### Text shown:

┌────────

Question 17: How did the tax and benefit changes in the 80s and 90s affect the incomes of wealthy individuals and corporations?

29 Oct

As a result of the changes tax system there was a huge transfer of income and wealth from the poor to the rich under both the Labour and National governments from 1984-1996

The 1984-90 Labour government lowered the top corporate and personal tax rate from 66 cents in the dollar to 33 cents. A regressive consumption tax (GST) of first 10% then 12.5% on all goods and services was imposed which hits working people hardest. In 1981 24% of tax came from indirect sources. By 1991 it was 33%. Tax on business as a percentage of total taxation receipts went from 29.2% of the total in 1971 to 6.6% in 1990/91.

The flattening of tax rates led to a transfer of wealth from middle to high incomes, while the regressive nature of the universal GST redistributed the tax burden to the poor. According to Victoria University lecturer in economics and public policy Rob Stephens, changes in the tax structures between 1982 and 1988 meant that effective average tax rates including GST for couples on average earnings with two dependents increased from 18.7 percent to 24.1 percent. Average tax rates for similar couples on three times the average income declined from 40.3 percent to 34.9 percent.

└────────

### Your goal:
Copy out the tax passage word for word from "The 1984-90 Labour" to "6.6% in 1990/91.". The rows have no connection to the tax passage.

### Data extract:
┌────────

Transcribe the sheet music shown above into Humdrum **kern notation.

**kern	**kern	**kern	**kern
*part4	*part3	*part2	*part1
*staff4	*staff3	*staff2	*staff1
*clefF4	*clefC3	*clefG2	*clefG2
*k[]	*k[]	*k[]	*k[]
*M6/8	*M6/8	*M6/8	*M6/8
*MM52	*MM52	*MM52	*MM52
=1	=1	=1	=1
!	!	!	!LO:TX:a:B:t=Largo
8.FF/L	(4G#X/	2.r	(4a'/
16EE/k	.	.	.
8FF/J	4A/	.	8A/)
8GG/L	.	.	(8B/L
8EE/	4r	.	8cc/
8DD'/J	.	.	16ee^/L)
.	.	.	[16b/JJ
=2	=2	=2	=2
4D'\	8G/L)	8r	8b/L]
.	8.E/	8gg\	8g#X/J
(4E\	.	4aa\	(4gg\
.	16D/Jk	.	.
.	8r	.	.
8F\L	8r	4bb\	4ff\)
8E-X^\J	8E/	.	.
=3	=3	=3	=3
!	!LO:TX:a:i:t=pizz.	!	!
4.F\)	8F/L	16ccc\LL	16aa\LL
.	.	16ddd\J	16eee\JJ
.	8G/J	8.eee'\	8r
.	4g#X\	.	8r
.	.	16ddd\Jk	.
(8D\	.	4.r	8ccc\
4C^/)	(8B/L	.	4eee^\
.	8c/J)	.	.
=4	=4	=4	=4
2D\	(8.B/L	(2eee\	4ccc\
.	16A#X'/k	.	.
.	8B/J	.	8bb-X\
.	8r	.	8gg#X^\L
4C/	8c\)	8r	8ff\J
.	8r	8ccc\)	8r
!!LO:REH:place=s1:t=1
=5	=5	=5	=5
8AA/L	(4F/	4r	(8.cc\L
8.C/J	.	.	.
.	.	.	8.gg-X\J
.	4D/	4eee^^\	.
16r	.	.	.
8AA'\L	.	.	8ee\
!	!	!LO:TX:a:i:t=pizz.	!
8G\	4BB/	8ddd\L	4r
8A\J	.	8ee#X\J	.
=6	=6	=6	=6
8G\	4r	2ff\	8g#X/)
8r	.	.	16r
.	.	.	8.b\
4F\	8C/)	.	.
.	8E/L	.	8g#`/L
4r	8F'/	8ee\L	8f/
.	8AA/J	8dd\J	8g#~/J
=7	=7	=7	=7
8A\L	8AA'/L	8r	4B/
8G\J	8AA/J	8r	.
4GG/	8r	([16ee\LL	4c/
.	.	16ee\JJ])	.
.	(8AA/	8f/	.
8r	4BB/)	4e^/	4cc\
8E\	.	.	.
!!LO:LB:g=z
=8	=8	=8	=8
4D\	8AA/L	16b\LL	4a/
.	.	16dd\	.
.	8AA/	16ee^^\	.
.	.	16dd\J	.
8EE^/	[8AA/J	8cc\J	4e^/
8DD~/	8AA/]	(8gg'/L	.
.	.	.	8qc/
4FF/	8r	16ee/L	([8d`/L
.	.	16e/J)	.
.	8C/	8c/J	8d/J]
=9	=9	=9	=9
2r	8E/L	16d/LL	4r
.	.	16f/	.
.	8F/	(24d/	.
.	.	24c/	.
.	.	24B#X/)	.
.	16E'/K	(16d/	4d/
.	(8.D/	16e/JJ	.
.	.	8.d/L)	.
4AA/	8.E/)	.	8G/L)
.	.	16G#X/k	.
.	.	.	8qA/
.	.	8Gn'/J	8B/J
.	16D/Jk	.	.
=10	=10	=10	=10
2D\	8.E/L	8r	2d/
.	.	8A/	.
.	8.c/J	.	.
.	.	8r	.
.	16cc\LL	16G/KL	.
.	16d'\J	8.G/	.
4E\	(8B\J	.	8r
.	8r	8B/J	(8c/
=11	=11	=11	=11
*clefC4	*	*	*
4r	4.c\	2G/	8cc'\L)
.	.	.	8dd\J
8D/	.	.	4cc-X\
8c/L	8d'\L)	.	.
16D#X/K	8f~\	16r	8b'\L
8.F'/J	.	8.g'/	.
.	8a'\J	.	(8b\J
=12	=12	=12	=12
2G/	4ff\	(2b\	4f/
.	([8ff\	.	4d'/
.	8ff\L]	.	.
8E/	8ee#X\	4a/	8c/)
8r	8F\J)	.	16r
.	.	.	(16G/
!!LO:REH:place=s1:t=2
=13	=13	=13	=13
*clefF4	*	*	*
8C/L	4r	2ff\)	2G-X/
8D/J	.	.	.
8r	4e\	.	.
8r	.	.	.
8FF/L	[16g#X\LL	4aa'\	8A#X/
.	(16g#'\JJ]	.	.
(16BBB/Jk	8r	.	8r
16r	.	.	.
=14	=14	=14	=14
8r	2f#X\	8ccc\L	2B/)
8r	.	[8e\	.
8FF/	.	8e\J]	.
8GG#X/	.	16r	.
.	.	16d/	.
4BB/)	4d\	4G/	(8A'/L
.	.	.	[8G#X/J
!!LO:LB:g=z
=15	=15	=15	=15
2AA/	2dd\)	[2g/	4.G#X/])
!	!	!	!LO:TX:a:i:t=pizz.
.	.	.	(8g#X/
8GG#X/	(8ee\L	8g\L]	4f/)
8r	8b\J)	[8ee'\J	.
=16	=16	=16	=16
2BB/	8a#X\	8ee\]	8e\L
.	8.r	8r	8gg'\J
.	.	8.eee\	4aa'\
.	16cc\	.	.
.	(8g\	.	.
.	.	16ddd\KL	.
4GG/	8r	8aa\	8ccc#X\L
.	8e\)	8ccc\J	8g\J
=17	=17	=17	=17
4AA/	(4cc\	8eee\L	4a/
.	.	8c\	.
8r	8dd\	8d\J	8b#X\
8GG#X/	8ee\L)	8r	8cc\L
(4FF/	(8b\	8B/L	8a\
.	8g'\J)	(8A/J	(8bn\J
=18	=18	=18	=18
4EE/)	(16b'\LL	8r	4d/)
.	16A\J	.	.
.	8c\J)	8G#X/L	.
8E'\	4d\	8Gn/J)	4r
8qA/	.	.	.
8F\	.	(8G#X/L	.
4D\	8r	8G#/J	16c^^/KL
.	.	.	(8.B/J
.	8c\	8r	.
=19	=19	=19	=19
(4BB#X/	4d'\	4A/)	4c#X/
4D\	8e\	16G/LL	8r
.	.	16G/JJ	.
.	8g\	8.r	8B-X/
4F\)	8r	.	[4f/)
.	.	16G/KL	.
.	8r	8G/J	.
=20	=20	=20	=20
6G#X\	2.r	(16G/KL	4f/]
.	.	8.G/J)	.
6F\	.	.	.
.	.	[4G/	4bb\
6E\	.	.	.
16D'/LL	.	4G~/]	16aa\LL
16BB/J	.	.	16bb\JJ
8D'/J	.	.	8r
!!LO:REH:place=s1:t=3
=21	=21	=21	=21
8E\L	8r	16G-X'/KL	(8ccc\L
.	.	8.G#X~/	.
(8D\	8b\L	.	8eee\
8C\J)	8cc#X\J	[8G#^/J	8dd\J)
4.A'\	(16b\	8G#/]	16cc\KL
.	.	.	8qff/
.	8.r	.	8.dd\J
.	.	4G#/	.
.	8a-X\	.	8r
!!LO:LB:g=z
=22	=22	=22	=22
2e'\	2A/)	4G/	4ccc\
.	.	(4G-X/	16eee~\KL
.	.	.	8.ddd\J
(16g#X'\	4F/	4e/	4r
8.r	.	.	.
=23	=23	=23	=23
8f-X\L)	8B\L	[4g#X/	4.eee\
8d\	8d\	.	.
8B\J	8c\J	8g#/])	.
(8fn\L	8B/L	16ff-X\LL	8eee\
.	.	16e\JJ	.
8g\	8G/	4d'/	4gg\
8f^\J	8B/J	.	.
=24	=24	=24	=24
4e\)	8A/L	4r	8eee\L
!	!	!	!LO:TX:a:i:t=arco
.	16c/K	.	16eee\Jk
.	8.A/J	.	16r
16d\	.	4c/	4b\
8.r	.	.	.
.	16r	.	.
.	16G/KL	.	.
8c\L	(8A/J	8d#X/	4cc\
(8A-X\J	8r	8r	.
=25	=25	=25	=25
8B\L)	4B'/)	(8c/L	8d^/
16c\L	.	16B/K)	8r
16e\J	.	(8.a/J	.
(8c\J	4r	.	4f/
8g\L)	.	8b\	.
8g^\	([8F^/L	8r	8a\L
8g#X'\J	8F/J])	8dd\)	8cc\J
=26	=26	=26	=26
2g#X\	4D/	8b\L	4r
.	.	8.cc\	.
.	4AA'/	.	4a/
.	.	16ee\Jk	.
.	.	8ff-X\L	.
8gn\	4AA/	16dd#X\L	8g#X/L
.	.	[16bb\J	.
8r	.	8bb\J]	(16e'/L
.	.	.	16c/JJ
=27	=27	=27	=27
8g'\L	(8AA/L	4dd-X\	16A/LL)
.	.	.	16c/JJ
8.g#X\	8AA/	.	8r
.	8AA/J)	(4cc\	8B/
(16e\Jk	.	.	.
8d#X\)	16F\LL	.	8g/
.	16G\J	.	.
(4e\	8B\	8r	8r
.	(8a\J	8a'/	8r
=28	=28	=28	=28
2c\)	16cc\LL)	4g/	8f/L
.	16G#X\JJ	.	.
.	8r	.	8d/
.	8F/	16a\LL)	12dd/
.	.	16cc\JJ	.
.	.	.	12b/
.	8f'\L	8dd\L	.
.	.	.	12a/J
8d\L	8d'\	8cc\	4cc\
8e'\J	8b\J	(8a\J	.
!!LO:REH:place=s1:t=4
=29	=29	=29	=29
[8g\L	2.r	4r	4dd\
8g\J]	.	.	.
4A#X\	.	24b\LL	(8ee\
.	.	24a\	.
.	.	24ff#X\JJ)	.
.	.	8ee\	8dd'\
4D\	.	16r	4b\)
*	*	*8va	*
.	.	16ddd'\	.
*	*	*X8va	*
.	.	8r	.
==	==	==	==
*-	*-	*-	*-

└────────

### Task solution:
The 1984-90 Labour government lowered the top corporate and personal tax rate from 66 cents in the dollar to 33 cents. A regressive consumption tax (GST) of first 10% then 12.5% on all goods and services was imposed which hits working people hardest. In 1981 24% of tax came from indirect sources. By 1991 it was 33%. Tax on business as a percentage of total taxation receipts went from 29.2% of the total in 1971 to 6.6% in 1990/91.